Hyacinth131's Blog

New World Order…

How come ugly girls never get stretch marks? December 15, 2010

Filed under: Mirror, Mirror — hyacinth131 @ 7:54 pm

There are so many dynamics to being a new mother, that only a new mother would truly understand. 

As my Beautiful Victory approaches 11 months, I have really begun to do more reflecting on her near-first year of life than ever before.  The one aspect of new-mommyhood that has actually been quite emotional is the detachment process.  By detachment, I do not mean going back to work and the baby going to daycare.  Actually that process was quite refreshing, but I’ll save that topic for later.  By detachment I mean all the changes my body has gone through and as a mother, having become attached to those functions that are simply part of having had a baby.

I nursed my baby exclusively for the first 4 months and slowly introduced formula.  So by 6 months, she was both a breastfed and formula-fed baby.  Now that breastmilk is no longer her primary source of food, we have begun to wean each other.  And now nursing seems to have just become comfort, reassurance that mommy is still there, I think.  So my response has been quite emotional.  My body proportions are different than when she was, for example, only 4 months old.  After 11 months and a little bit of exercise, my “pouch” is practically flat.  And there remain the dreaded stretch marks. 
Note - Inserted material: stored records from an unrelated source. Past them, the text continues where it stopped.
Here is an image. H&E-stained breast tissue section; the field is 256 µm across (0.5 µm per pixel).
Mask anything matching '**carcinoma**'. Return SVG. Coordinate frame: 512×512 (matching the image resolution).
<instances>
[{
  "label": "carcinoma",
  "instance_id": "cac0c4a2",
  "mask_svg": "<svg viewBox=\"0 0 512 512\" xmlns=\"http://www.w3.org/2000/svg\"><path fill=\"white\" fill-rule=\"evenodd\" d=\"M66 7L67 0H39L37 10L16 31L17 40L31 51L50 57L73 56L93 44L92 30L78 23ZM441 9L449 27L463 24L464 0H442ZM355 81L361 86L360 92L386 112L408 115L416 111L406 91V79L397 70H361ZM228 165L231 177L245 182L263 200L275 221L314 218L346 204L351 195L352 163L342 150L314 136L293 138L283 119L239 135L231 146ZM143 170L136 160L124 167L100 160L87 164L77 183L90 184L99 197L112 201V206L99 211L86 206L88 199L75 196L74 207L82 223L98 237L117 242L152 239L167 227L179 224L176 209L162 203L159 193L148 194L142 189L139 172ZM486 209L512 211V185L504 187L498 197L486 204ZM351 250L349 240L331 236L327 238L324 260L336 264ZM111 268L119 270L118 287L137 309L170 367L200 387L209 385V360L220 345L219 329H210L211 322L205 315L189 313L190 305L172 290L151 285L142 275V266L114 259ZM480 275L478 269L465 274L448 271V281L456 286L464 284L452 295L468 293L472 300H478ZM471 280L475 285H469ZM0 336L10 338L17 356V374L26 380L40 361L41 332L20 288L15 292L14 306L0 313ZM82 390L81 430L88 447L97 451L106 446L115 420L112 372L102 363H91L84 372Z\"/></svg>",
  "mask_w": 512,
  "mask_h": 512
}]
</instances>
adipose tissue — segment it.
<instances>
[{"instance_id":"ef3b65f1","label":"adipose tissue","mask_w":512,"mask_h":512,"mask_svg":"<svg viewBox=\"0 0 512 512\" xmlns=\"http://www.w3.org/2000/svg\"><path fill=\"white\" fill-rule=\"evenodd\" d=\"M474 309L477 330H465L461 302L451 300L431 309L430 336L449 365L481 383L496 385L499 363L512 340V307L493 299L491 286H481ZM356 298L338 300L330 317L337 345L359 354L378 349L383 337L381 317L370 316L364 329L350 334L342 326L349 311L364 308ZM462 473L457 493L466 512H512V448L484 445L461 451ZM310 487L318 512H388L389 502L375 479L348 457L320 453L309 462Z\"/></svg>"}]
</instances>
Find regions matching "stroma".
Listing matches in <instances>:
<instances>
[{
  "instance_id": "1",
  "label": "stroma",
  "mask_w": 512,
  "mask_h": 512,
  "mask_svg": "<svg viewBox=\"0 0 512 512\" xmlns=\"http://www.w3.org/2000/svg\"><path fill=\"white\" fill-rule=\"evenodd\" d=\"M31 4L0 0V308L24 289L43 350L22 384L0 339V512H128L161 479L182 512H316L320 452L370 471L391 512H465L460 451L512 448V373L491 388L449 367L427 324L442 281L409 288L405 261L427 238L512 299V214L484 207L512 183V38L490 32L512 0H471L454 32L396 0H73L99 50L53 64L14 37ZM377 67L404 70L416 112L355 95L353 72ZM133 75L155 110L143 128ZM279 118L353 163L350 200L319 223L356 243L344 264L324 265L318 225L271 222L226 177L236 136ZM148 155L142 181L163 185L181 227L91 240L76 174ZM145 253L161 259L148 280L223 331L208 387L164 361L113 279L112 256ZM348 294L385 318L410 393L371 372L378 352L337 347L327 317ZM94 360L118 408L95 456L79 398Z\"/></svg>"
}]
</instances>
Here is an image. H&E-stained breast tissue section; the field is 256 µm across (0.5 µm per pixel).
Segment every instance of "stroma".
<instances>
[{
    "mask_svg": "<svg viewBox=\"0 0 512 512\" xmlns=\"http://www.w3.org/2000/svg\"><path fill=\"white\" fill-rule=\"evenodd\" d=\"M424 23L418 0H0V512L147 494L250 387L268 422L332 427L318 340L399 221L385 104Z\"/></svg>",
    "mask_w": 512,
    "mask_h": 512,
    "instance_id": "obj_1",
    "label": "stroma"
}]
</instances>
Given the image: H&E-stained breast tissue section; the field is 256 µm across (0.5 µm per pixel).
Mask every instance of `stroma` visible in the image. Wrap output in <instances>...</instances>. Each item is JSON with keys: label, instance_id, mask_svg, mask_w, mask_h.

After a conversation with a friend and some self-reflection, this whole process is sooooo amazing that it should never be taken for granted.  While I’ve fretted over the overwhelming feelings of wanting more assistance, limited sleep, new family dynamics, and just simply wanting air and time away from a 2-footer; I’ve noticed that all that has been part of this process and I’ve been able to create ways to detach from those outcomes.

But how does one detach from breastfeeding?–the most natural and normal form of feeding and bonding that any human could experience since the beginning of time.  It is interesting.  And I would dare to say that there is no real process.  It will happen on its own.  There may be crying (for the mommy:); wonderment about “what’s next?” and all such related things. 

I have come to just say “so what?”  All that is perfectly O.K.  I mean, what else can you really do about your body being this eco-system of life and then try to force yourself to do or be someone differently?  I’ve decided not to fret.  Beautiful Victory is a healthy baby and, after 1 day of daycare, proved that with all the mommy-changes taking place, she is healthy and open to a new experience of socialization.  Part of THAT process, breaking away from mommy, physically, in a healthy way so that she, too, can have new experiences. 

And as for the ugly girls with no stretch marks?  That was a friend’s/mommy’s FB status I read recently and thought it was actually kinda funny.  I mean, I wouldn’t consider myself unattractive, but I do have the mommy battle scars.  So I guess once the breastfeeding is over; daycare in place; family dynamics at ease; stretch marks or not, I still have a healthily attached and detached baby and can, myself feel accomplished as a new mother of only 1 year.